HOT TIMES AT ACQUI TERME
The hot springs of Acqui Terme have been known for over two millennia. The Romans built baths and fountains to take advantage of the springs in the first and second centuries. Remnants of thermal baths, a theater and amphitheater can be seen. A massive aqueduct still stretches elegantly across the surrounding countryside.
Today La Bollente – a fountain in the middle of the city showcases the steamy waters (75 C/ 167 F), with a tiered cascade running the length of the city’s main street. The Grand Hotel Nuove Terme operates a spa with the thermal waters nearby.
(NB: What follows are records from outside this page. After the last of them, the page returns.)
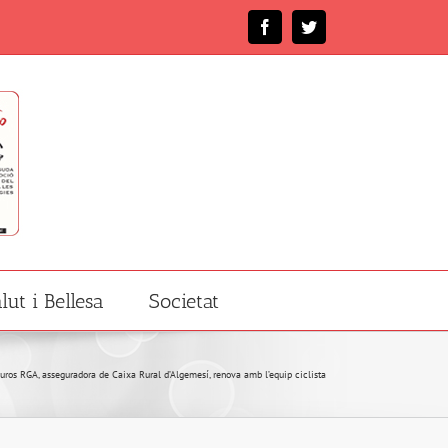
Facebook
Twitter
lut i Bellesa
Societat
uros RGA, asseguradora de Caixa Rural d’Algemesí, renova amb l’equip ciclista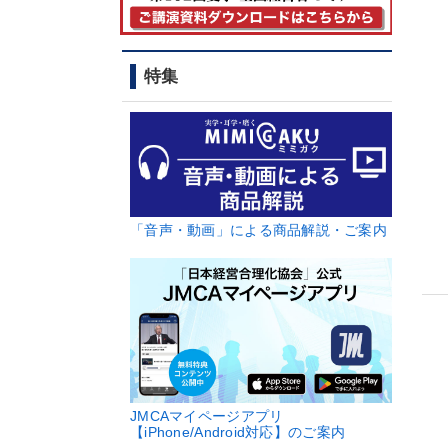
特集
「音声・動画」による商品解説・ご案内
JMCAマイページアプリ
【iPhone/Android対応】のご案内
Fine dinning is also part of the Acqui Terme experience. Truffles, cheeses, Barolo and Barbera wine (of course!) and local specialties such as bagna càuda, a piquant sauce made from olive oil, anchovies and garlic that is usually eaten with seasonal vegetables.
Daniele and his boss, Claudio Negrino, are taking us to Trattoria Mazzini, whose specialty is Farinata in Forno – a kind of flatbread made from chickpea flour that is baked in a wood-burning oven. The owners, Danilo and Denise Mazzini show us around their charming three-room restaurant and seat us in a quiet corner.
Seconds later, the table is piled with antipasti – including heavenly bits of Robiola cheese wrapped in Prosciutto – and several bottles of wine. Claudio teaches us a typical Italian toast: “Il vino fa buon sanque” or “Wine creates good blood.”
A bit later, Denise reappears with a large plate piled with Farinata. The taste is rich, almost like a warm cornbread, while the texture is soft, almost cheesy. After we devour the Farinata, Denise brings plates of ravioli, fagioli, polenta and small, fried artichokes.
Using bread to clean the last bit of sauce on his plate, Claudio exclaims, “Now we are making scarpetta – that means “little shoes” – our expression for enjoying every morsel of food.”
I think at the end of this incredible meal that “Fare la scarpetta” is also an apt description for our time in this beautiful hill country. Thanks to Daniele, Claudio and the group at Cantina Alice Bel Colle, we’ve experienced many different villages and aspects of Piedmont. We soaked in the culture, devoured the food and admired the wine. We savored and delighted in every moment – nothing left on our plates for this trip. We’ll return to feast again soon!